When his cough was better, he went for a walk in the
wood near which he lived, to think out a new plan. Suddenly he
heard something croaking, and saw the Fat Frog sitting under a
tree. Now the Dreadful Griffin was so low in his mind that he
wanted to tell someone his troubles, so he told the Fat Frog.
"Don't come near me," said the Fat Frog when he had finished, "for
I hate heat.

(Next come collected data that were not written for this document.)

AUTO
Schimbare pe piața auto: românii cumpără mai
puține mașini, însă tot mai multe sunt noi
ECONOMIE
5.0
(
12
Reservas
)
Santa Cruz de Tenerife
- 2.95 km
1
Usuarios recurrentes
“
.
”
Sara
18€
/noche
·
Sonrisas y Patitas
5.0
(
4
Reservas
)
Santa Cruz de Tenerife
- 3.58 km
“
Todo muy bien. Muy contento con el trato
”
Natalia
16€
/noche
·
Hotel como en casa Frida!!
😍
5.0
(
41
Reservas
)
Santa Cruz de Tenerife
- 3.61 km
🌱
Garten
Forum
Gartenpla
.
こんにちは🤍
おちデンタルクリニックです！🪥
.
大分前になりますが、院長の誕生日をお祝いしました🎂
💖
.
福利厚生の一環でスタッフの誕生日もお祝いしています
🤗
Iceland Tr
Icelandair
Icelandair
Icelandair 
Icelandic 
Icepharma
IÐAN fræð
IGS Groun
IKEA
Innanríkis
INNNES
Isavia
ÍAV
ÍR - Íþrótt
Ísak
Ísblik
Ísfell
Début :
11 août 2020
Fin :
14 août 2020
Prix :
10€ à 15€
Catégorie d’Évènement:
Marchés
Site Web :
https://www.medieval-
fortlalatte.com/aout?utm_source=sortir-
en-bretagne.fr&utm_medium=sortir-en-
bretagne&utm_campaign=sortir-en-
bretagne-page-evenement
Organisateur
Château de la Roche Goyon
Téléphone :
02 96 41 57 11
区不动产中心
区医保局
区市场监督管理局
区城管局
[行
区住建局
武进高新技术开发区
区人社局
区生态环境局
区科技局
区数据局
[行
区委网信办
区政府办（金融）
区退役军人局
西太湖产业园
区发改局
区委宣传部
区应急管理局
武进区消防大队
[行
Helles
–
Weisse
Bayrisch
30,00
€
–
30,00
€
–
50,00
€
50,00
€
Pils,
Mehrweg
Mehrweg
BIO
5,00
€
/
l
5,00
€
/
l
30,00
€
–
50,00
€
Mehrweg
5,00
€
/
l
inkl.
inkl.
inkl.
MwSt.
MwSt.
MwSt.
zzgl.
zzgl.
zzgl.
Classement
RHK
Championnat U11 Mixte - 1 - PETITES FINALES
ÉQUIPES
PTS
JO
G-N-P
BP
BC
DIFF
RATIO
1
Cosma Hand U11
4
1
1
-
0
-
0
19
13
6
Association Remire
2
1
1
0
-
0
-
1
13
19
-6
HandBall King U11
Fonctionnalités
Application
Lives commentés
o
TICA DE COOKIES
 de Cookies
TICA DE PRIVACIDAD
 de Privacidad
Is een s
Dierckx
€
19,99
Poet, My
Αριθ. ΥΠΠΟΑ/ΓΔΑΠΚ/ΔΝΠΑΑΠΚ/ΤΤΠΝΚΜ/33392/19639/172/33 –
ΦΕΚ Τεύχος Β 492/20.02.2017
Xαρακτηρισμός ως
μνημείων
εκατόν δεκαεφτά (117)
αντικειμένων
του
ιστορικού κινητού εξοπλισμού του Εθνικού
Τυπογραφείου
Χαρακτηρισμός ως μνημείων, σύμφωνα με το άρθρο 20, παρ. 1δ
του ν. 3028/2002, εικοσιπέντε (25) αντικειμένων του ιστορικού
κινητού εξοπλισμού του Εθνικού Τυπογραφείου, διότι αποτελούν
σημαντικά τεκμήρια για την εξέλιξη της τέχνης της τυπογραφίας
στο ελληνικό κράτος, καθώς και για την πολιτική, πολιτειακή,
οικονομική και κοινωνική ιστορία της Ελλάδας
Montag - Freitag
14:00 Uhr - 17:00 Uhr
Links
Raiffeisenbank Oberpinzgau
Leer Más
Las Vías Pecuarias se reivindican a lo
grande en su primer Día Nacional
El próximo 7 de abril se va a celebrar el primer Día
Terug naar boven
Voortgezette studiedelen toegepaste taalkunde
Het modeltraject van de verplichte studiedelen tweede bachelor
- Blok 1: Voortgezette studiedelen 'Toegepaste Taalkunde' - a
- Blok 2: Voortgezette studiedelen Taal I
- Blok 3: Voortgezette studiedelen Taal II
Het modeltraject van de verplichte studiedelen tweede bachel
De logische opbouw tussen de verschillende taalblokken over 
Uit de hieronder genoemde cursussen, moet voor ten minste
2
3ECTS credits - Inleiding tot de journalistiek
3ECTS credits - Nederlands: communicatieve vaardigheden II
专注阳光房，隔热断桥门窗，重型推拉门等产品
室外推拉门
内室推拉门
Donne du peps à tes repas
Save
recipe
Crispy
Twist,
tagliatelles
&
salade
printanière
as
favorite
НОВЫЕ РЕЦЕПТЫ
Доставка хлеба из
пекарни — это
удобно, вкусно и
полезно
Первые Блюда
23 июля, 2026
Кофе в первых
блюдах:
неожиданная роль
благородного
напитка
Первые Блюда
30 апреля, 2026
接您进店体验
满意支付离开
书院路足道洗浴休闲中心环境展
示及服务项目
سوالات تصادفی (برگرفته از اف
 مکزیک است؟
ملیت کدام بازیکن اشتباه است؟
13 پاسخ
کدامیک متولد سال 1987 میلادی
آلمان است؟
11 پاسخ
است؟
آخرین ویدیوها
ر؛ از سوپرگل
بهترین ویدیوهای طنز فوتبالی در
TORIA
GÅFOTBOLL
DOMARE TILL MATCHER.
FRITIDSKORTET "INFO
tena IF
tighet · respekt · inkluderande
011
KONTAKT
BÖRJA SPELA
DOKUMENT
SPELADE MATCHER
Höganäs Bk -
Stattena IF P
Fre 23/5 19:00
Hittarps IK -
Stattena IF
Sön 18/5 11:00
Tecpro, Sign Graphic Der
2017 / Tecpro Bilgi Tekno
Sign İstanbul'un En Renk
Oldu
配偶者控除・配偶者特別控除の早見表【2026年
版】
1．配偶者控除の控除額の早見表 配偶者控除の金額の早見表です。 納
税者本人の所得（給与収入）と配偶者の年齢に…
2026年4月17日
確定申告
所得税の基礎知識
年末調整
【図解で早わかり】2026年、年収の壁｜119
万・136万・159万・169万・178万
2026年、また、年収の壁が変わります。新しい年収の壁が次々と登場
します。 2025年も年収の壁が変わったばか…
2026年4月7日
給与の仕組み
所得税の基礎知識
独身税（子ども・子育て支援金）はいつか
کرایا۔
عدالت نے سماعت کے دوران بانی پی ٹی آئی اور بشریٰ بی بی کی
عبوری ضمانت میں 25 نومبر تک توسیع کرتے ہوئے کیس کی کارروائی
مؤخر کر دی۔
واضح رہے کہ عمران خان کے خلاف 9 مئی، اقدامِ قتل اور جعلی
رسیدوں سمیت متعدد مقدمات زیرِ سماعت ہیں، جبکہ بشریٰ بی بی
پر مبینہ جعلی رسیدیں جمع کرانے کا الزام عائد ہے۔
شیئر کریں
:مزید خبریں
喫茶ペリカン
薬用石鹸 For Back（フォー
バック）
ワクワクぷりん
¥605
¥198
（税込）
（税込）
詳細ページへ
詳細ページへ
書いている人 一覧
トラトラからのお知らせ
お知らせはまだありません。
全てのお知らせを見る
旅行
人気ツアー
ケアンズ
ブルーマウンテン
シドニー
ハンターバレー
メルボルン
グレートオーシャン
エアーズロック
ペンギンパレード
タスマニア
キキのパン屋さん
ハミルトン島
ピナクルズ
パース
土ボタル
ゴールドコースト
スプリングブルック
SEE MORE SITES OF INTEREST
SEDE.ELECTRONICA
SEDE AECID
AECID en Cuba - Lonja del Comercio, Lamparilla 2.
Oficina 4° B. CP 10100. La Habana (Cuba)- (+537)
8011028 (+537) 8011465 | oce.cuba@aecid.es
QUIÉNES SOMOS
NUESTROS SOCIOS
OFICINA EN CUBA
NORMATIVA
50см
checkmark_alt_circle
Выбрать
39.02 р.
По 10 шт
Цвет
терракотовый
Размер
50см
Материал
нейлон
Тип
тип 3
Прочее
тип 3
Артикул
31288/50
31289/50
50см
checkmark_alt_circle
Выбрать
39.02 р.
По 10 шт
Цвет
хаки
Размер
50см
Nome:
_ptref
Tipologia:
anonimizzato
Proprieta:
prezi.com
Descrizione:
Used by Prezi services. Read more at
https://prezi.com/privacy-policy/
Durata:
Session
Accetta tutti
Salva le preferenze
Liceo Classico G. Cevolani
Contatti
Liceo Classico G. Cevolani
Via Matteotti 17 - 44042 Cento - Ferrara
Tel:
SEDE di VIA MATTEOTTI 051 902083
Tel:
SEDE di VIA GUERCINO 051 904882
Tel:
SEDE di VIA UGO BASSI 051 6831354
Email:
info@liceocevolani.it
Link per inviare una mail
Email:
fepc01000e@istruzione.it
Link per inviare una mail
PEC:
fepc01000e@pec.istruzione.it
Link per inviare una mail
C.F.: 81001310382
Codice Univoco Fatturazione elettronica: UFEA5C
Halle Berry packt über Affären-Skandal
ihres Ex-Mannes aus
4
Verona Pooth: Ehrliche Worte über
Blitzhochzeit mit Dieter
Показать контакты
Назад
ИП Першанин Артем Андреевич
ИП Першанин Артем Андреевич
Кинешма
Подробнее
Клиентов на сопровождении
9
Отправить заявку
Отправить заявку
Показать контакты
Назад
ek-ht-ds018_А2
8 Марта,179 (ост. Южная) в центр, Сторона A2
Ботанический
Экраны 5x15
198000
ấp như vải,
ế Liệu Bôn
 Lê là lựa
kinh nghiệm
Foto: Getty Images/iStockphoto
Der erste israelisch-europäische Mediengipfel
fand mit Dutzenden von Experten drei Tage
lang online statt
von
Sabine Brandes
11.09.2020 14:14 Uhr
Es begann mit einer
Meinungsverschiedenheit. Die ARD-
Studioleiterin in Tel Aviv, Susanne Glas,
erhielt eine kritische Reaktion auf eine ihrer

If you look under the fifth tree from the end of the
wood you'll find a thin packet. Put it in sixteen gallons of water
and pour it over the cats, only mind you shut your eyes first, and
for goodness sake don't come into this wood any more, you dry up
the moisture."
The Griffin quite forgot to thank the Fat Frog, he was a Griffin of
NO manners, but he didn't forget to take the packet. It was
labelled 'Reckitt's,' and when he put it in the water all the water
turned bright blue. Then he took the pail in his claw, flew to the
castle, shut his eyes and poured some of the contents of the pail
over the cats in the courtyard.
When he opened his eyes there were twenty-seven bright blue, damp,
depressed cats; and he passed them without any difficulty. He shut
his eyes, wriggled up the stairs, poured the remaining mixture over
the seventeen cats, who all turned as blue as the rest, and then he
burst open the door of the Princess's room. Fortunately there was
a kind Fairy flying over the castle at that very moment, who,
seeing what was happening, changed the Princess into a flea so that
the Dreadful Griffin couldn't see her anywhere.